• _Trecho selecionado_
<<<<

Cuidado
Para termos uma visão inicial mais sistêmica do caso apresentado, devemos ter um olhar ampliado sobre a situação do Jéferson.
Cuidando de Jéferson
Jéferson possui vários sinais e sintomas, referidos na procura por atendimento ou observados pela equipe, que devem ser avaliados e cuidados integralmente, de forma articulada. A questão mais importante para a equipe de saúde é a dependência por drogas e o risco de tuberculose; mas os outros problemas não devem ser negligenciados uma vez que são a prioridade de Jéferson e porque estão, de alguma forma, relacionados com a drogadição e podem, se bem conduzidos, promover o vínculo e a confiança necessários para a abordagem sobre o uso de substâncias, a qual é bastante complexa. O acesso ao tratamento de ferimentos agudos e a abordagem dos problemas odontológicos pode, por exemplo, configurar-se num caminho adequado para o fortalecimento do vínculo (veja mais no tema Saúde bucal).
Dor abdominal e urina escura podem fazer parte das características clínicas da hepatite viral aguda. A febre não é tão comum. É importante pensar que os quadros clínicos agudos das hepatites virais são muito diversificados, variando desde formas subclínicas ou oligossintomáticas até formas fulminantes. A maioria dos casos cursa com predominância de fadiga, anorexia, náuseas, mal-estar geral e adinamia. Nos pacientes sintomáticos, o período de doença aguda se caracteriza pela presença de colúria, hipocolia fecal e icterícia. Todos esses aspectos poderiam ter sido abordados pela médica e pela equipe para melhor definição do diagnóstico, além da solicitação dos exames complementares.

>>>>

• _Requisitos da tarefa_
Repita integralmente o trecho sobre o cuidado de Jéferson, sem qualquer alteração. Baseie-se somente no trecho sobre o cuidado de Jéferson.

• _Informações fornecidas_
<<<<

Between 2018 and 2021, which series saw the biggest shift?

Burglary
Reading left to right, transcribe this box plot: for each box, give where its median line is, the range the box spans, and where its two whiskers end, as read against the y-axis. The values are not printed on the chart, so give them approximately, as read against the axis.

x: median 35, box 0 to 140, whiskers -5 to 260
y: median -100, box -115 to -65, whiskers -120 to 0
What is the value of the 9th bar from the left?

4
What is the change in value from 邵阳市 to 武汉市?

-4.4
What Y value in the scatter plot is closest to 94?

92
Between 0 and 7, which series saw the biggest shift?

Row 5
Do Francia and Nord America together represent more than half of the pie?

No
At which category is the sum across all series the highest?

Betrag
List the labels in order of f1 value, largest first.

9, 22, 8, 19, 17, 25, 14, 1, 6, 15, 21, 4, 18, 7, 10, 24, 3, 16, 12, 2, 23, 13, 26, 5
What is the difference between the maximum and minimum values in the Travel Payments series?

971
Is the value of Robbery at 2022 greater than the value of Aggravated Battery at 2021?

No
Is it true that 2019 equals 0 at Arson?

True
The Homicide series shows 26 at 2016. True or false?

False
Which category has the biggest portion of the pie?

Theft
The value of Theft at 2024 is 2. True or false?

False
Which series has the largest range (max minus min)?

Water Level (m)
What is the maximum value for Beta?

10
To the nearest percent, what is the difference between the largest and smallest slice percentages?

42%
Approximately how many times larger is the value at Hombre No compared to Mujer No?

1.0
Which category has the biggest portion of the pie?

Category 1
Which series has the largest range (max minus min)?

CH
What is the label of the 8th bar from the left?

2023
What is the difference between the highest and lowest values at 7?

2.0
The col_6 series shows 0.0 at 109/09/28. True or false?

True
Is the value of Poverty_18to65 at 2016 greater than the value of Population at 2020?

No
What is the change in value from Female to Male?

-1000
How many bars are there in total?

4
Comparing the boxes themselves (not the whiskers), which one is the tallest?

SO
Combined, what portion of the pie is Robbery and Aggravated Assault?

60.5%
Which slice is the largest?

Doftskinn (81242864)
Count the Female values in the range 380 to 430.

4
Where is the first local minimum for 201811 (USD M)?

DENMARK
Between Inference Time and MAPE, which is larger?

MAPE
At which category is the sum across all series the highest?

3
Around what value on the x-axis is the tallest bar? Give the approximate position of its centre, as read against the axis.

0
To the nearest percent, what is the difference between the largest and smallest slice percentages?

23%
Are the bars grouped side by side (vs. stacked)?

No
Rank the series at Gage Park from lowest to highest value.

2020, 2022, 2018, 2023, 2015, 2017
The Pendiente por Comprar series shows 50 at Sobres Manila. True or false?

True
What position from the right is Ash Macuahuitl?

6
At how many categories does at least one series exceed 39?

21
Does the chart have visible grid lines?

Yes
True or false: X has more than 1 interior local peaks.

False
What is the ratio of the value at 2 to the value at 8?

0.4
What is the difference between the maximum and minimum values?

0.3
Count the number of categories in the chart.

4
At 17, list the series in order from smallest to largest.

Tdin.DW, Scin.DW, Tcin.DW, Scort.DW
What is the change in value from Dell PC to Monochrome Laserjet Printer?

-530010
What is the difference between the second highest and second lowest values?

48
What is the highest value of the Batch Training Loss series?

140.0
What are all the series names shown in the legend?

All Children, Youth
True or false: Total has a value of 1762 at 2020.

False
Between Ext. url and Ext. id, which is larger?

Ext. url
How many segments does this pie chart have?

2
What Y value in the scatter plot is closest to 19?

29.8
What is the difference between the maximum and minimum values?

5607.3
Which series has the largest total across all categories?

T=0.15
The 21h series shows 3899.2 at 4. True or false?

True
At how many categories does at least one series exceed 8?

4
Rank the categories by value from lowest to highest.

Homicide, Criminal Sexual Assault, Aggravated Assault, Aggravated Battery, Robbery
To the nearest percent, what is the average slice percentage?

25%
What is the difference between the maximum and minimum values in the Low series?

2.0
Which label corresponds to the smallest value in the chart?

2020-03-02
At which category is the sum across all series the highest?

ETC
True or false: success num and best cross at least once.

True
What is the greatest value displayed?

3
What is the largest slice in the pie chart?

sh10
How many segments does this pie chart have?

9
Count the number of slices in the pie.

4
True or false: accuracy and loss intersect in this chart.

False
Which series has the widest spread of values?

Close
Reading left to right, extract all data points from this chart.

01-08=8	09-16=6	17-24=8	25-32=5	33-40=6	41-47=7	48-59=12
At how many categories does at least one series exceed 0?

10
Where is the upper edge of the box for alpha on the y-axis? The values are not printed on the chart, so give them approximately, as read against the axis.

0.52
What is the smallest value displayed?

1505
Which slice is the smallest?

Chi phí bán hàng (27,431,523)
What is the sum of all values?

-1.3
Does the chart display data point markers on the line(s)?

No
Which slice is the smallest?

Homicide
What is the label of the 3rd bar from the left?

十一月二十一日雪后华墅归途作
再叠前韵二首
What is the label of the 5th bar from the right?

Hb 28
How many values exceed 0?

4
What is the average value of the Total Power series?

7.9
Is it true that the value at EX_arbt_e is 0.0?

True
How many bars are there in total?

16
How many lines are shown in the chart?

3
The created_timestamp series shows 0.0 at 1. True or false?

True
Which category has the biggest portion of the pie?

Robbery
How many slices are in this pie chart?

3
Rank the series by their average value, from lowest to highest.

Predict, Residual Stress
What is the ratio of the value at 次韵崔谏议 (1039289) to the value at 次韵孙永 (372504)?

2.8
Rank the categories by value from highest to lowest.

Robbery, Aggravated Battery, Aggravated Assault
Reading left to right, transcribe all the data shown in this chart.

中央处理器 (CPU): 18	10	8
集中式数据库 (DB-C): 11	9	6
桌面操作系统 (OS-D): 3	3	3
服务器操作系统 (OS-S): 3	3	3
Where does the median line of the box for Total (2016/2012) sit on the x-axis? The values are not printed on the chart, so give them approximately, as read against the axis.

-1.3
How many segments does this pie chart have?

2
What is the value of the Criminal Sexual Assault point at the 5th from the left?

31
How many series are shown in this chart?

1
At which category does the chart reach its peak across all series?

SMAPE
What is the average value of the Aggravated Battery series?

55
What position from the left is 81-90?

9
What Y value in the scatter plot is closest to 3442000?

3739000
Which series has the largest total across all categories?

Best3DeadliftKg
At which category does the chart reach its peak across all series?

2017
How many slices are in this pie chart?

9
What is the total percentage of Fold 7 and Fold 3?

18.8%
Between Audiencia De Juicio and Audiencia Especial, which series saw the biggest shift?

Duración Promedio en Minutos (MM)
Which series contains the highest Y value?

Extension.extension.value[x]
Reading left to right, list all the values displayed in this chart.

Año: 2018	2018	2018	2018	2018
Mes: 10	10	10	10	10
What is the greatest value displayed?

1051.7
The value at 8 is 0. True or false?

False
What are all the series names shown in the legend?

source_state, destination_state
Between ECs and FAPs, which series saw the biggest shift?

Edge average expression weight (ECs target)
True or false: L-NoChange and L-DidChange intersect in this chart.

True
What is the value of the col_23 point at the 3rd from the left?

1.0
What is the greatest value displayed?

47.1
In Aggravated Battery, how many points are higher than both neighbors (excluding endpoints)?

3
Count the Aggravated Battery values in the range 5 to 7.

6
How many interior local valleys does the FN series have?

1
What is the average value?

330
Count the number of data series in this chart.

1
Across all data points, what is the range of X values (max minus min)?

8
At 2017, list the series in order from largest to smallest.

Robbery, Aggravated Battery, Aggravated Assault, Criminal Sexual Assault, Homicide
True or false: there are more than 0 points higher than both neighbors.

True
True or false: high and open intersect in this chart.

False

>>>>

• _Resposta ao problema_
Cuidado
Para termos uma visão inicial mais sistêmica do caso apresentado, devemos ter um olhar ampliado sobre a situação do Jéferson.
Cuidando de Jéferson
Jéferson possui vários sinais e sintomas, referidos na procura por atendimento ou observados pela equipe, que devem ser avaliados e cuidados integralmente, de forma articulada. A questão mais importante para a equipe de saúde é a dependência por drogas e o risco de tuberculose; mas os outros problemas não devem ser negligenciados uma vez que são a prioridade de Jéferson e porque estão, de alguma forma, relacionados com a drogadição e podem, se bem conduzidos, promover o vínculo e a confiança necessários para a abordagem sobre o uso de substâncias, a qual é bastante complexa. O acesso ao tratamento de ferimentos agudos e a abordagem dos problemas odontológicos pode, por exemplo, configurar-se num caminho adequado para o fortalecimento do vínculo (veja mais no tema Saúde bucal).
Dor abdominal e urina escura podem fazer parte das características clínicas da hepatite viral aguda. A febre não é tão comum. É importante pensar que os quadros clínicos agudos das hepatites virais são muito diversificados, variando desde formas subclínicas ou oligossintomáticas até formas fulminantes. A maioria dos casos cursa com predominância de fadiga, anorexia, náuseas, mal-estar geral e adinamia. Nos pacientes sintomáticos, o período de doença aguda se caracteriza pela presença de colúria, hipocolia fecal e icterícia. Todos esses aspectos poderiam ter sido abordados pela médica e pela equipe para melhor definição do diagnóstico, além da solicitação dos exames complementares.